As part of your data acquisition pipeline you might need to read data from multiple sources, including database tables or views.
In this post we would like to show how you are able to leverage the Pandas and the SQLAlchemy Python libraries to read data from a database . In our case, we’ll use MySQL as the database, but as you are using the SQLAlchemy library, you can use it with minimal changes on PostgreSQL, SQLite, MS SQL Server, Oracle, Access and others.
Pandas pd.read_sql example
We’ll start by importing the Pandas and SQLAlchemy libraries into our Python data analysis libraries.
#Python3
import pandas as pd
from sqlalchemy import create_engine
Then create the connection string to the database:
# We'll define a connection with user root (password: root) to server localhost and MySQL database #world that is shipped with the software. Replace this as needed with your database credentials and #database
sqlengine = create_engine( "mysql://root:root@localhost/world?charset=utf8mb4",
isolation_level="READ UNCOMMITTED")
You might receive the following error:
ModuleNotFoundError: No module named 'MySQLdb'
If that’s the case, you might simply need to import the mysqlclient client library using pip.

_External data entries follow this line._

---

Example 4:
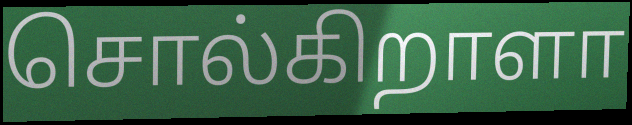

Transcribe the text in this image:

சொல்கிறாளா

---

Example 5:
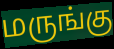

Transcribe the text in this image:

மருங்கு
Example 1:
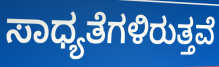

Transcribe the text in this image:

ಸಾಧ್ಯತೆಗಳಿರುತ್ತವೆ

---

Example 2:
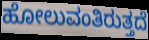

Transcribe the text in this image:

ಹೋಲುವಂತಿರುತ್ತದೆ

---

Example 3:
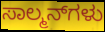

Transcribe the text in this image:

ಸಾಲ್ಮನ್‌ಗಳು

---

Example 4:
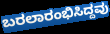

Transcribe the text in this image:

ಬರಲಾರಂಭಿಸಿದ್ದವು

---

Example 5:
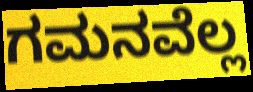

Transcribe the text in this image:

ಗಮನವೆಲ್ಲ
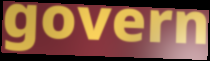
govern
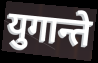
युगान्ते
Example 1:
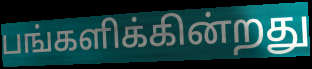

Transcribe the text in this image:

பங்களிக்கின்றது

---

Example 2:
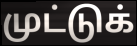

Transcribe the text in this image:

முட்டுக்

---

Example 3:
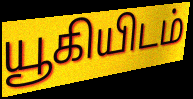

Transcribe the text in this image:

யூகியிடம்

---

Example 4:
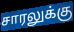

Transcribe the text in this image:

சாரலுக்கு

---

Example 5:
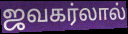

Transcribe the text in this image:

ஜவகர்லால்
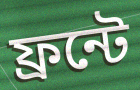
ফ্রন্টে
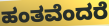
ಹಂತವೆಂದರೆ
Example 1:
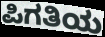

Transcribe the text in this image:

ಪಿಗತಿಯ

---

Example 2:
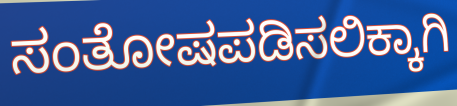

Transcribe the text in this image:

ಸಂತೋಷಪಡಿಸಲಿಕ್ಕಾಗಿ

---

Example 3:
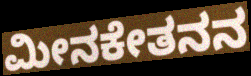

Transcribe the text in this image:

ಮೀನಕೇತನನ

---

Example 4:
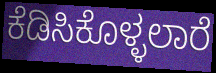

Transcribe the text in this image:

ಕೆಡಿಸಿಕೊಳ್ಳಲಾರೆ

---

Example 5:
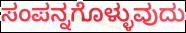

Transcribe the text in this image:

ಸಂಪನ್ನಗೊಳ್ಳುವುದು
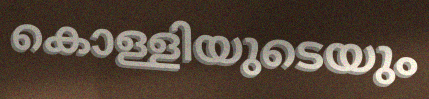
കൊള്ളിയുടെയും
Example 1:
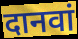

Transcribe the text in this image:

दानवां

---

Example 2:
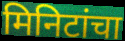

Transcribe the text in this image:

मिनिटांचा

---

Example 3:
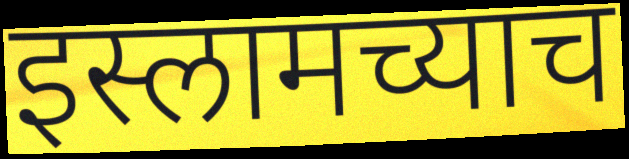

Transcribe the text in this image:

इस्लामच्याच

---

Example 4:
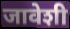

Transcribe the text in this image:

जावेशी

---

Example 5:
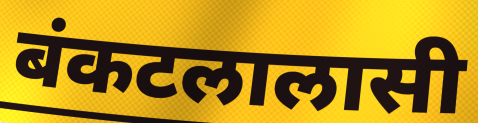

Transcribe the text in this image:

बंकटलालासी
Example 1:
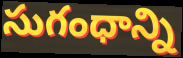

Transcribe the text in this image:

సుగంధాన్ని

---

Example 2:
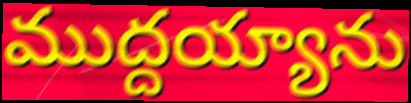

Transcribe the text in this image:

ముద్దయ్యాను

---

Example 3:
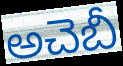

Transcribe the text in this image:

అచెబీ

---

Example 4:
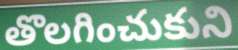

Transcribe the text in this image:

తొలగించుకుని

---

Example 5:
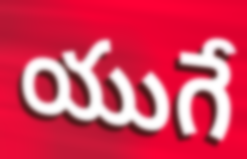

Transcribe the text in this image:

యుగే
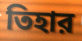
তিহার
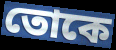
তোকে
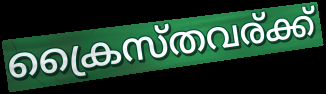
ക്രൈസ്തവര്ക്ക്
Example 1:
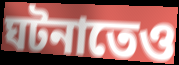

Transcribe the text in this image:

ঘটনাতেও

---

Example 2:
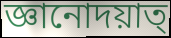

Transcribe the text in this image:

জ্ঞানোদয়াত্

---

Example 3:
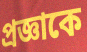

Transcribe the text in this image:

প্রজ্ঞাকে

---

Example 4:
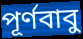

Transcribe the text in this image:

পূর্ণবাবু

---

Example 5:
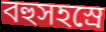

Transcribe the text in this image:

বহুসহস্রে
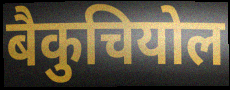
बैकुचियोल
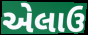
એલાઉ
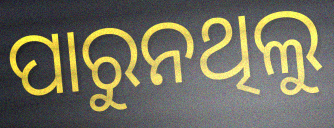
ପାରୁନଥିଲୁ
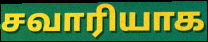
சவாரியாக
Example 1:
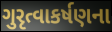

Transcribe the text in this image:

ગુરૃત્વાકર્ષણના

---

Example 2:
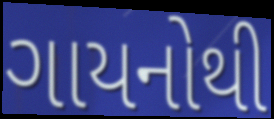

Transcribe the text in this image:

ગાયનોથી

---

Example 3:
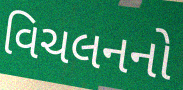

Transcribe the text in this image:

વિચલનનો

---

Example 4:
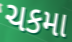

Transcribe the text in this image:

ચકમા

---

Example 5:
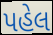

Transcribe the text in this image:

પહેલ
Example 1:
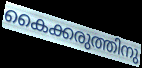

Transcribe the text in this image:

കൈക്കരുത്തിനു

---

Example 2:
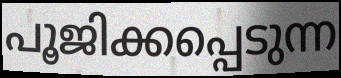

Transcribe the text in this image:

പൂജിക്കപ്പെടുന്ന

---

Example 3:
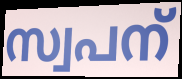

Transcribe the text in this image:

സ്വപന്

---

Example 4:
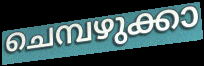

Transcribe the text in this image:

ചെമ്പഴുക്കാ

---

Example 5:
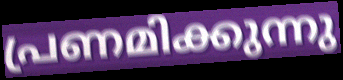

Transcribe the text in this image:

പ്രണമിക്കുന്നു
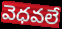
వెధవలే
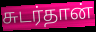
சுடர்தான்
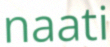
naati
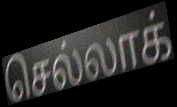
செல்லாக்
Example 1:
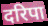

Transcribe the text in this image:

दरिपा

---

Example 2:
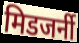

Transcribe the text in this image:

मिडजर्नी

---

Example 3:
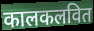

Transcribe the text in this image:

कालकलवित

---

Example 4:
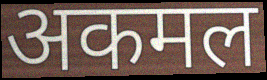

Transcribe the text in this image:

अकमल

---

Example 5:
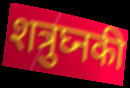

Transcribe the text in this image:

शत्रुघ्नकी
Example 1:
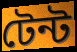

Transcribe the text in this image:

টেন্ট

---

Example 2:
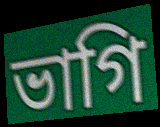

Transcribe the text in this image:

ভাগি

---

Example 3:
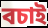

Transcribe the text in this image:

বচাই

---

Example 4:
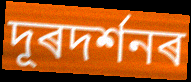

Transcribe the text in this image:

দূৰদৰ্শনৰ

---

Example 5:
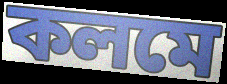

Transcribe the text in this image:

কলমে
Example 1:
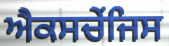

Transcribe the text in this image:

ਐਕਸਚੇਂਜਿਸ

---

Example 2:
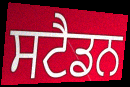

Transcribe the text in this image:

ਸਟੈਡਨ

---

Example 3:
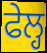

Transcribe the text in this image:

ਫੇਲ੍ਹ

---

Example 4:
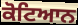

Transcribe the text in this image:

ਕੋਟਿਆਨ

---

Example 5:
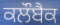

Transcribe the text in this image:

ਕਲੌਬੈਕ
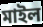
মাইল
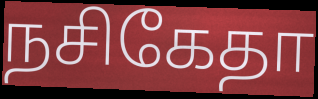
நசிகேதா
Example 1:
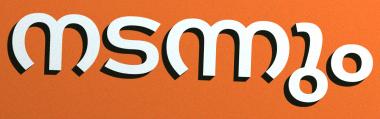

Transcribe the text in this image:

നടന്നും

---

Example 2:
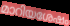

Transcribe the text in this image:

മാറിയശേഷം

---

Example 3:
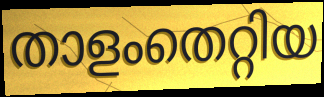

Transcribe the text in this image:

Proceed to your Python3 terminal and type:
pip install mysqlclient
Next, we’ll execute a select SQL statement and extract the data into a Pandas dataframe:
# we'll populate the countries dataframe by reading the select * statement on the country table using the connection string defined above.
countries = pd.read_sql("select * from country", sqlengine)
Note: pd.read_sql can be used to retrieve complete table data or run a specific query. In that sense, it generalizes both pd.read_sql_table and pd.read_sql_query methods in Pandas.
Note: You are able to retrieve data from one or multiple columns in your table. Just tweak the select statement appropriately.
Back to our analysis. We can quickly explore the new dataframe:
countries.shape
(239, 15)
Let’s list the new dataframe columns:
countries.columns
We’ll get back the columns list
Index(['Code', 'Name', 'Continent', 'Region', 'SurfaceArea', 'IndepYear',
'Population', 'LifeExpectancy', 'GNP', 'GNPOld', 'LocalName',
'GovernmentForm', 'HeadOfState', 'Capital', 'Code2'],
dtype='object')
Now we can go ahead and plot the GNP by continent using Pandas. We can obviosuly improve the chart with Matplotlib and Seaborn.
continent_gnp = countries.groupby("Continent")["GNP"].mean()
continent_gnp.plot(kind="bar",figsize=(10,6));
Here’s our simple chart:
pd.read_sql() related errors
Possible errors and way to solve:
- Can’t connect to MySQL server on localhost (10061): Ensure that the MySQL server service is running and try again.
- ‘charmap’ codec can’t decode byte 0x81 in position 8: character maps to: Add the ?charset=utf8mb4″ to the connection string defined above.
Next steps
Now that you have your data captured into the Pandas dataframe, you can start your data wrangling and if needed, export the results in an Excel or csv formats.